--- Excerpted records ---

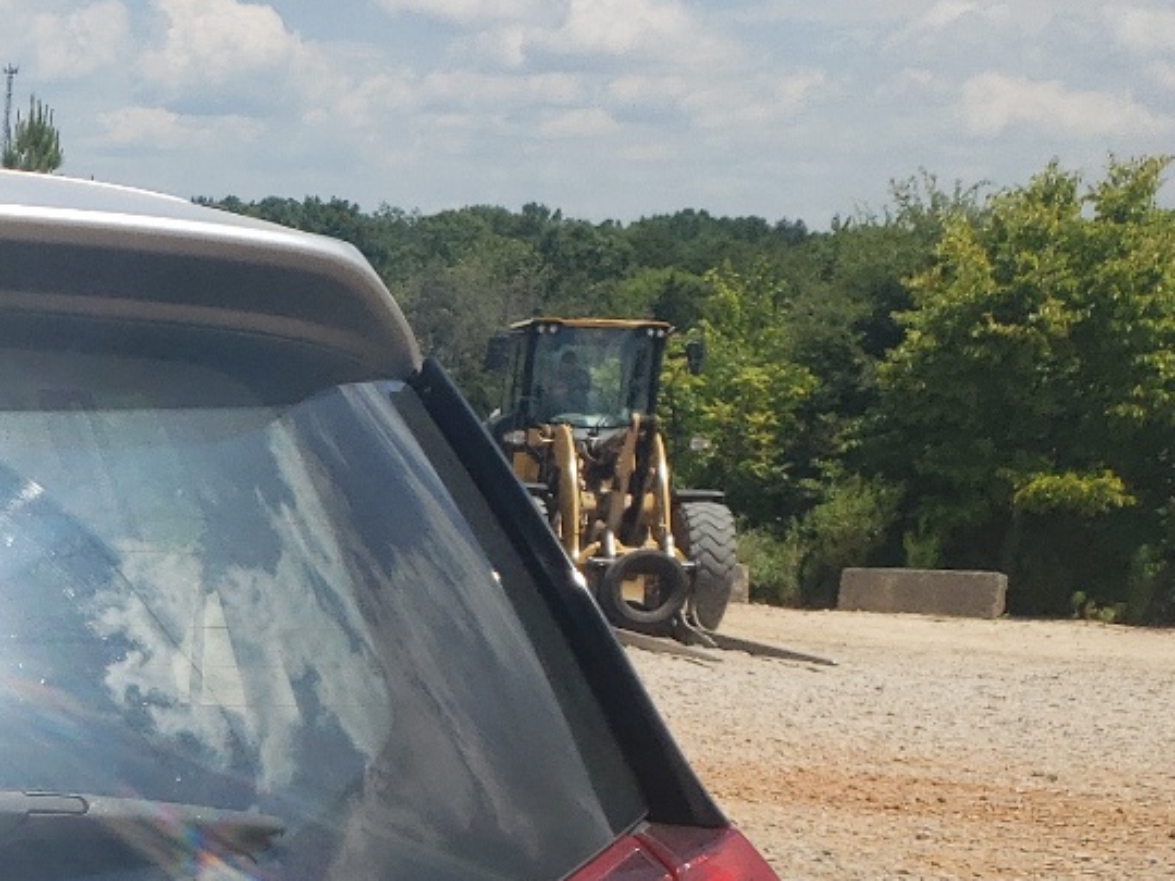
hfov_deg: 22.2
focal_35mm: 77
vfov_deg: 17.9
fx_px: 2614
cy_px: 1153
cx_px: -426
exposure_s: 1/5000
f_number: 1.5
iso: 50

---

§ Problem statement
The answer should be an exact copy of the material, with its pictures removed.

§ Written solution
hfov_deg: 22.2
focal_35mm: 77
vfov_deg: 17.9
fx_px: 2614
cy_px: 1153
cx_px: -426
exposure_s: 1/5000
f_number: 1.5
iso: 50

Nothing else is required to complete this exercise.